→ **Given request**
Copy out all of the material, matching it word for word.

------ Provided records ------

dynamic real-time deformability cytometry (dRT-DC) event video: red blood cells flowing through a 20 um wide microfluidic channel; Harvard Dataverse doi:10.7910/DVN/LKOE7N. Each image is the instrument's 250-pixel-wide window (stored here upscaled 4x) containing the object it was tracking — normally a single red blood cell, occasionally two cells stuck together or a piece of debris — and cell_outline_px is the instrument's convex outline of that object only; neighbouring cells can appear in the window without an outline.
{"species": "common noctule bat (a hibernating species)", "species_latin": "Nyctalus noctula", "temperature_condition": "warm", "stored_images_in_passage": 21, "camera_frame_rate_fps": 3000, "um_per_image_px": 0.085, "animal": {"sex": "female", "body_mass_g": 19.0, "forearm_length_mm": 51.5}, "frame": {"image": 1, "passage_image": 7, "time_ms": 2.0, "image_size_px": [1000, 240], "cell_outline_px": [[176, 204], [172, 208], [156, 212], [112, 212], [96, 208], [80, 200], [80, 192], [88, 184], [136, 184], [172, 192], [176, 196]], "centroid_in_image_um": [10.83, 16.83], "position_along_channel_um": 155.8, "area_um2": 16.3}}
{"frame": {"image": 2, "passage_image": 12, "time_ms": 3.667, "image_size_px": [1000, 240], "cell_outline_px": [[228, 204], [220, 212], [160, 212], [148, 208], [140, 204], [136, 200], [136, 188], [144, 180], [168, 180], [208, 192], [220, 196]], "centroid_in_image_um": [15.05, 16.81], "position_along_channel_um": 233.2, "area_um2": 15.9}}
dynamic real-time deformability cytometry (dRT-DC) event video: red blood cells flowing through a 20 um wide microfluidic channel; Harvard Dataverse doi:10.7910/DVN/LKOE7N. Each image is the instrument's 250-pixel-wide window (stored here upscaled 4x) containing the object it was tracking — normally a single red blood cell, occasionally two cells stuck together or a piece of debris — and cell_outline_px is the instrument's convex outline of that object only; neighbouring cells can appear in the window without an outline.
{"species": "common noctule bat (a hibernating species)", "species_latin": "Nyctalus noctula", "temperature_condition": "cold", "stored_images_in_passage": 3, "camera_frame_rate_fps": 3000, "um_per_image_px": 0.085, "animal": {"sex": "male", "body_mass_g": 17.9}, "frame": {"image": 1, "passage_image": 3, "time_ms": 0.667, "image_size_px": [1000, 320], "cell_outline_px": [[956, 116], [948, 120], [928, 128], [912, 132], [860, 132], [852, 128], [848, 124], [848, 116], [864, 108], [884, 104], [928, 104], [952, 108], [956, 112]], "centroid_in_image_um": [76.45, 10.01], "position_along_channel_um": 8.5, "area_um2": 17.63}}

------

→ **Result of this exercise**
dynamic real-time deformability cytometry (dRT-DC) event video: red blood cells flowing through a 20 um wide microfluidic channel; Harvard Dataverse doi:10.7910/DVN/LKOE7N. Each image is the instrument's 250-pixel-wide window (stored here upscaled 4x) containing the object it was tracking — normally a single red blood cell, occasionally two cells stuck together or a piece of debris — and cell_outline_px is the instrument's convex outline of that object only; neighbouring cells can appear in the window without an outline.
{"species": "common noctule bat (a hibernating species)", "species_latin": "Nyctalus noctula", "temperature_condition": "warm", "stored_images_in_passage": 21, "camera_frame_rate_fps": 3000, "um_per_image_px": 0.085, "animal": {"sex": "female", "body_mass_g": 19.0, "forearm_length_mm": 51.5}, "frame": {"image": 1, "passage_image": 7, "time_ms": 2.0, "image_size_px": [1000, 240], "cell_outline_px": [[176, 204], [172, 208], [156, 212], [112, 212], [96, 208], [80, 200], [80, 192], [88, 184], [136, 184], [172, 192], [176, 196]], "centroid_in_image_um": [10.83, 16.83], "position_along_channel_um": 155.8, "area_um2": 16.3}}
{"frame": {"image": 2, "passage_image": 12, "time_ms": 3.667, "image_size_px": [1000, 240], "cell_outline_px": [[228, 204], [220, 212], [160, 212], [148, 208], [140, 204], [136, 200], [136, 188], [144, 180], [168, 180], [208, 192], [220, 196]], "centroid_in_image_um": [15.05, 16.81], "position_along_channel_um": 233.2, "area_um2": 15.9}}
dynamic real-time deformability cytometry (dRT-DC) event video: red blood cells flowing through a 20 um wide microfluidic channel; Harvard Dataverse doi:10.7910/DVN/LKOE7N. Each image is the instrument's 250-pixel-wide window (stored here upscaled 4x) containing the object it was tracking — normally a single red blood cell, occasionally two cells stuck together or a piece of debris — and cell_outline_px is the instrument's convex outline of that object only; neighbouring cells can appear in the window without an outline.
{"species": "common noctule bat (a hibernating species)", "species_latin": "Nyctalus noctula", "temperature_condition": "cold", "stored_images_in_passage": 3, "camera_frame_rate_fps": 3000, "um_per_image_px": 0.085, "animal": {"sex": "male", "body_mass_g": 17.9}, "frame": {"image": 1, "passage_image": 3, "time_ms": 0.667, "image_size_px": [1000, 320], "cell_outline_px": [[956, 116], [948, 120], [928, 128], [912, 132], [860, 132], [852, 128], [848, 124], [848, 116], [864, 108], [884, 104], [928, 104], [952, 108], [956, 112]], "centroid_in_image_um": [76.45, 10.01], "position_along_channel_um": 8.5, "area_um2": 17.63}}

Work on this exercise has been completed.